In the past week, Republican Anthony Weiner has taught the world some very valuable lessons. Last Friday a lewd photo was sent via his twitter feed to a college student in Seattle. The photo managed to stir up some controversy as Weiner publicly denied posting it, stating that his accounts had been hacked and he was in the process of hiring a lawyer to investigate. At one point, when asked by multiple reporters if the man in the photo was him, he responded saying he wasn’t sure. Throughout this media frenzy, many people began to doubt his sincerity as he dodged questions and denied all claims with a straight face.
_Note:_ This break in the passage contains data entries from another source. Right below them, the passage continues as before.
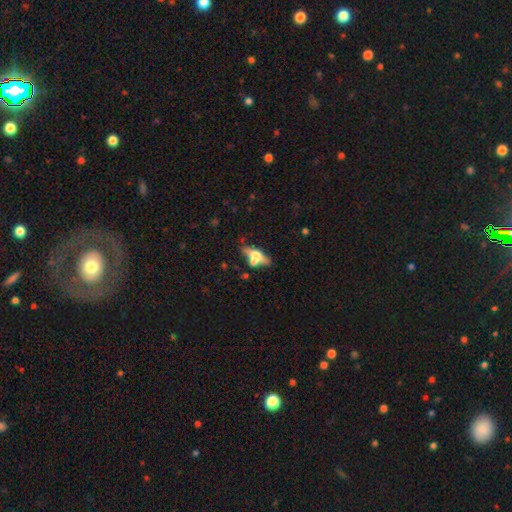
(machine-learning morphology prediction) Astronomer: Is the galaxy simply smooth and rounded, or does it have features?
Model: featured or disk — 51% (runner-up: smooth, 39%).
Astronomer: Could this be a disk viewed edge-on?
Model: yes — 66%.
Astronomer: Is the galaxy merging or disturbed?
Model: none — 40% (runner-up: merger, 27%).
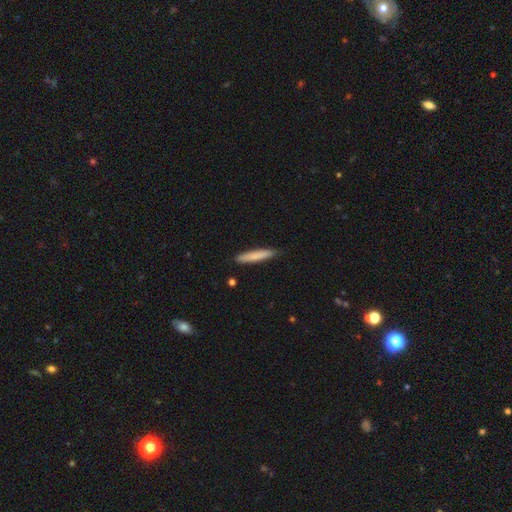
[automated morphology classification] Q: Smooth or featured?
A: smooth (79%); runner-up: featured or disk (16%)
Q: How rounded?
A: cigar-shaped (93%); runner-up: in between (6%)
Q: Merging?
A: none (87%); runner-up: minor disturbance (10%)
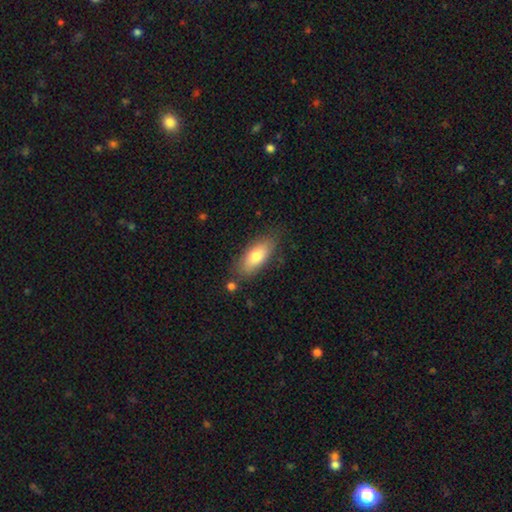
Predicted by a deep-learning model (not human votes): A smooth galaxy with no disk features (75%) that is in between round and cigar-shaped (81%). Merging: none (78%).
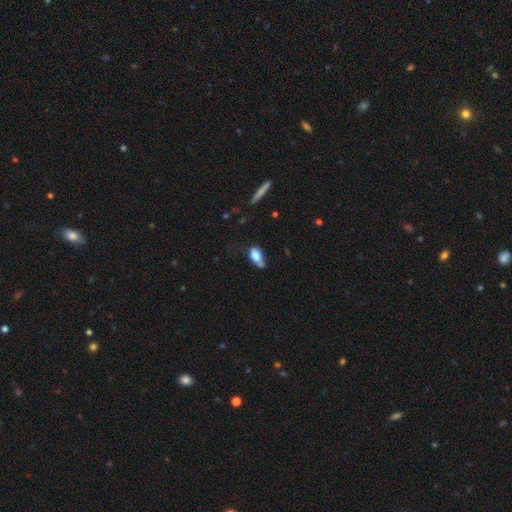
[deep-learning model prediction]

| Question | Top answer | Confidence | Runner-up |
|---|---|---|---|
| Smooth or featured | smooth | 77% | featured or disk (14%) |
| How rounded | in between | 85% | round (9%) |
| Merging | none | 35% | minor disturbance (28%) |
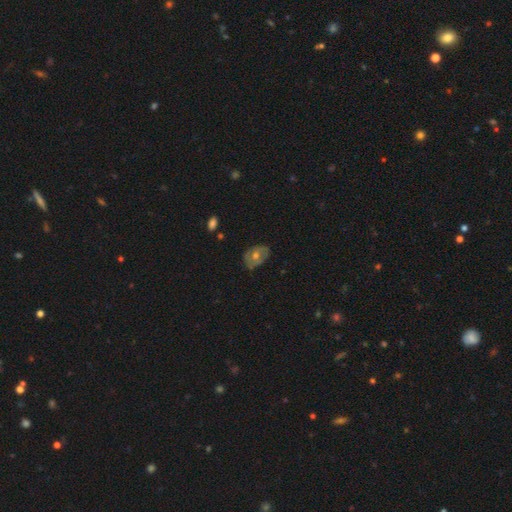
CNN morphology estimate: Q: Smooth or featured?
A: featured or disk (52%); runner-up: smooth (38%)
Q: Edge-on disk?
A: no (93%); runner-up: yes (7%)
Q: Merging?
A: none (73%); runner-up: minor disturbance (20%)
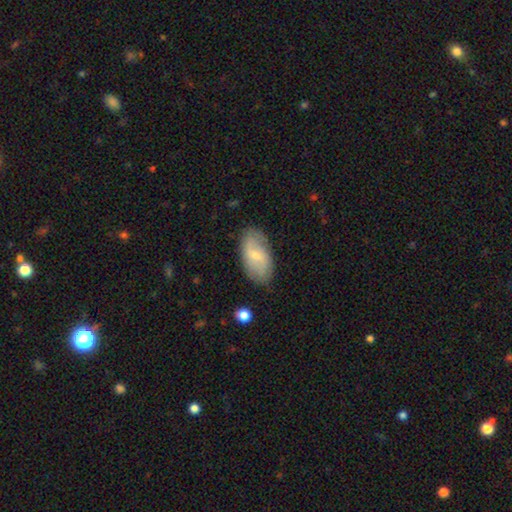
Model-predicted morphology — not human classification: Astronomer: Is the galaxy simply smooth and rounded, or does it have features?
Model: smooth — 48% (runner-up: featured or disk, 46%).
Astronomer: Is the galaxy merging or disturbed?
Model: none — 78%.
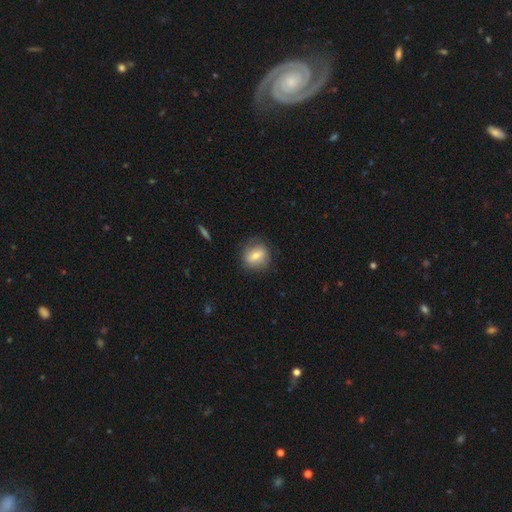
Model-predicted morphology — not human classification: A smooth galaxy with no disk features (63%) that is round (67%).

Vote fractions:
- Smooth or featured? smooth: 63% / featured or disk: 29% / star or artifact: 8%
- How rounded? round: 67% / in between: 31% / cigar-shaped: 2%
- Merging? none: 79% / minor disturbance: 15% / major disturbance: 5% / merger: 1%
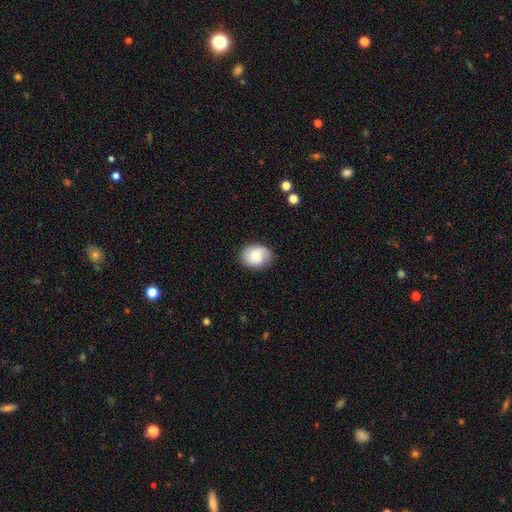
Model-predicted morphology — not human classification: Overall: smooth (69%). How rounded: round (55%; in between 44%). Merging: none (83%).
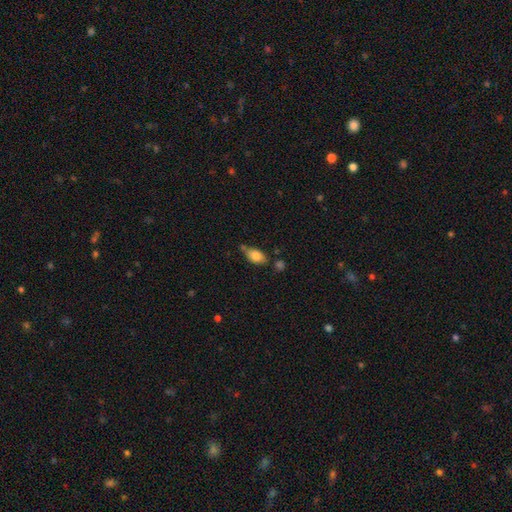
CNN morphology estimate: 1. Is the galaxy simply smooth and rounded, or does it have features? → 82% smooth, 11% featured or disk, 7% star or artifact.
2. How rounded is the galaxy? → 89% in between, 8% round, 3% cigar-shaped.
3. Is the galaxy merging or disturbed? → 60% none, 22% minor disturbance, 13% merger, 5% major disturbance.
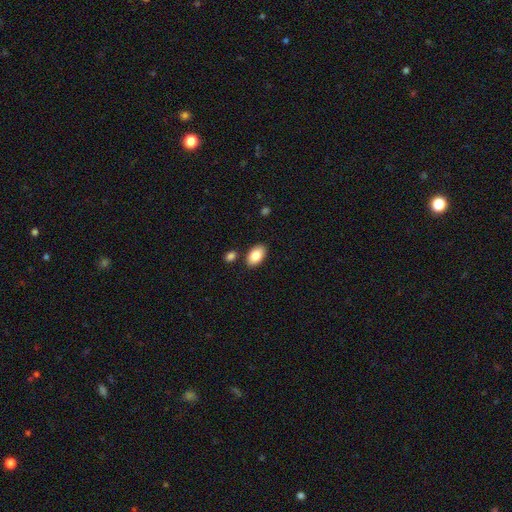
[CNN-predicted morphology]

Yesterday, during a public press conference, Weiner admitted to sending the photo and confirmed that the man in the photo was him. The congressman said, “Last Friday night I tweeted a photograph of myself that I intended to send as a direct message as part of a joke to a woman in Seattle. Once I realized I had posted to Twitter, I panicked, I took it down and said I had been hacked. I then continued to stick to that story which was a hugely regrettable mistake.”
Surprisingly enough, this is a very common mistake on Twitter. As you may remember, other high profile organizations have been embarrassed by Twitter mistakes before. Earlier this year, a Chrysler employee was terminated after dropping the f-bomb on the automaker’s Twitter account, and a Red Cross social media specialist tweeted drunk on the organization’s behalf after a HootSuite slip up.
In honor of these brand-abolishing mistakes, we’ve put together a list of the top five tips to avoid a social media scandal. After all, a wise man named George Santayana once said, “Those who can not remember the past are condemned to repeat it.”
1) Remember that everything you post online is public whether you set it as “private” or not.
2) The only sure-fire way to ensure that your information, photos etc stay private, is to avoid posting them online.
3) If you know you’ll be out on the town and there’s a possibility that you could use your device while intoxicated, leave it at home. It’s too easy to lose control of inhibitions and internal censors when your judgement is impaired.
4) Always think before you post. No amount of security can protect you from your own thoughts. If you wouldn’t say this in front of a customer, you shouldn’t be tweeting it.
5) If you slip up and make a mistake, admit it, apologize and move on. Lying to cover up an issue just delays the inevitable.